Bedford (who would have been a shoo-in for the Tony had his performance been logically placed in the featured actor category) and Rylance bestow pleasures of another sort — that of watching great athletes masterfully executing their game plans. Bedford's Lady Bracknell enters a drawing room like a cruise ship docking in a familiar port of call. Every glacial head-turn shores up the English class system. When an epigram is uttered, it's with the same nonchalance with which this redoubtable matriarch condescends to take a sip of tea. Rylance approaches his character, a Pied Piper of hard partying strays, like an Olympian commencing a deranged triathlon. (Not for nothing does he acknowledge his trainer and chiropractor in his playbill bio.) When he launches into one of Rooster's tall tales, it's with the enthusiasm of a contemporary Homer inaugurating a new set of myths. His morning ablutions, aimed at counteracting a colossal hangover, are performed with the manic, calorie-burning zeal of Sutton Foster's ecstatic numbers in the current Broadway revival of "Anything Goes."
Behind the giddy aplomb of Bedford and Rylance lies a wealth of classical theater experience. Both were trained at the Royal Academy of Dramatic Art and both have the kind of gold-plated stage résumés one could be forgiven for assuming died out with Laurence Olivier. (Bedford, long an expat living in North America, was brought to New York by his mentor John Gielgud in 1959 and has been a mainstay of the Stratford Shakespeare Festival in Canada for 27 years; Rylance, an equally accomplished Shakespearean who spent a good portion of his youth in the U.S., was the artistic director of Shakespeare's Globe Theatre in London). Tony winners both, they are extolled for their intelligence, comic flair, flexibility and, yes, vulnerability. Though they can masterfully affect a stiff upper lip, their success in the New World is a credit to the way they combine sublime craftsmanship with humanity.

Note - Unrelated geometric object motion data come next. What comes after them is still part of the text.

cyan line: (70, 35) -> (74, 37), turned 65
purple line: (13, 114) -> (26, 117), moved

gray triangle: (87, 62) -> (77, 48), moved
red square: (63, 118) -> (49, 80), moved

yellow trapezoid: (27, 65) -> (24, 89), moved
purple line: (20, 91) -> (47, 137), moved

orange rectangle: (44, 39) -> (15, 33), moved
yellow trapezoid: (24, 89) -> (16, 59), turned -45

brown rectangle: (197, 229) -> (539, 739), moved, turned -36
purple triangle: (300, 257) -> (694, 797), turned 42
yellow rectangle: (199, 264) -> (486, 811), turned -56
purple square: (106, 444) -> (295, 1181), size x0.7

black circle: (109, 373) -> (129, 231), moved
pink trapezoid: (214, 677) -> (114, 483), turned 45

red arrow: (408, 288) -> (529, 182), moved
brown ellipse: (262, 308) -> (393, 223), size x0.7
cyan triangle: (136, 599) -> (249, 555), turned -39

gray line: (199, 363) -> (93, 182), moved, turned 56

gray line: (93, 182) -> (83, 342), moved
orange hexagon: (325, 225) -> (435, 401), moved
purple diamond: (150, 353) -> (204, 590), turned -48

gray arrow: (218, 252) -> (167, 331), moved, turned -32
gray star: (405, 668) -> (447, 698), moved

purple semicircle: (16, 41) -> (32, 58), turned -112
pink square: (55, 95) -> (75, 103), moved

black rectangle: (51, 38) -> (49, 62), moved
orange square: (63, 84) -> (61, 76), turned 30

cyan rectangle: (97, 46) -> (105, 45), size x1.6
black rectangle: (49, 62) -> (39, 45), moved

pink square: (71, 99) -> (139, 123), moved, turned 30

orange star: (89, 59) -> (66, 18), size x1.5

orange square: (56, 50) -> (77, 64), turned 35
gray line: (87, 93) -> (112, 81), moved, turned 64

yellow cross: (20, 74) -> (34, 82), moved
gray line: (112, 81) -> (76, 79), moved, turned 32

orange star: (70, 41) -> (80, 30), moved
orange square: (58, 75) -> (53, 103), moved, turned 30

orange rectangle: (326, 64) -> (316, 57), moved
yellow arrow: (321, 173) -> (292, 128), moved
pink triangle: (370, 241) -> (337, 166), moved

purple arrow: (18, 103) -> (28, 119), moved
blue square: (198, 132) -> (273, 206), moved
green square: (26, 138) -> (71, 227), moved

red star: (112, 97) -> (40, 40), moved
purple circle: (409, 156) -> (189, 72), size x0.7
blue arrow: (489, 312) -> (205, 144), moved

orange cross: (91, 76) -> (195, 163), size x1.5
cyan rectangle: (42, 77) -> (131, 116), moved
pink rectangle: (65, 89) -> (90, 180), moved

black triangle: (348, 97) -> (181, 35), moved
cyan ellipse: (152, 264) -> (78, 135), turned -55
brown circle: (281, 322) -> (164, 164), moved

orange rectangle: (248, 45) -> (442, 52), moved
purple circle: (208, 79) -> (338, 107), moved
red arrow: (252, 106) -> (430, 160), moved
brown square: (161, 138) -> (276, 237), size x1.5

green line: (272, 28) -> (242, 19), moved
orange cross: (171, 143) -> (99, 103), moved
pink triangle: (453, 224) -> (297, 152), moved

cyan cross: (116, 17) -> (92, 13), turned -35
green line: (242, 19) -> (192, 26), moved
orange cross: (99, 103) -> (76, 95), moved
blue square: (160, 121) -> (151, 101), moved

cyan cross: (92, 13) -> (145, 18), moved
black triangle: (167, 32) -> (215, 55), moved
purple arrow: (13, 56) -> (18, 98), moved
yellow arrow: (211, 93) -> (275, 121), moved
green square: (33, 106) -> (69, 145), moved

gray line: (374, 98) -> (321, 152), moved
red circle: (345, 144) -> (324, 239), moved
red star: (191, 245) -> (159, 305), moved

You want both of them on your all-star repertory team. They have a versatility that is exceedingly difficult to acquire in the States, where theater is rarely the primary focus of our most prominent acting talents. Pacino collects Golden Globes, Mantello is still raking in the dough for having directed "Wicked" and Cannavale is a tall, dark and handsome presence with an Emmy for his work on "Will & Grace." When these men return to the stage to act, they invariably seek a role that will fire them up emotionally or grant them the opportunity to reveal hidden aspects of the life they're playing.
Of course there are plenty of counterexamples to prove that nationality isn't theatrical destiny. Dakin Matthews demonstrates that an American can indeed enjoy a British-style career without giving up his passport, while an English stage star such as Simon Russell Beale can be described as many things (exceptionally literate and witty), but cold and calculating are not among them.
Tradition matters, but whether you prefer internal luminosity to external dazzle is ultimately a matter of taste, not citizenship. I'm partial to acting that ruthlessly mines the self for illumination. But this year's unusually tight Tony race for best dramatic actor allows us to celebrate performers who are separated by more than a common language yet united in their ability to get the job done.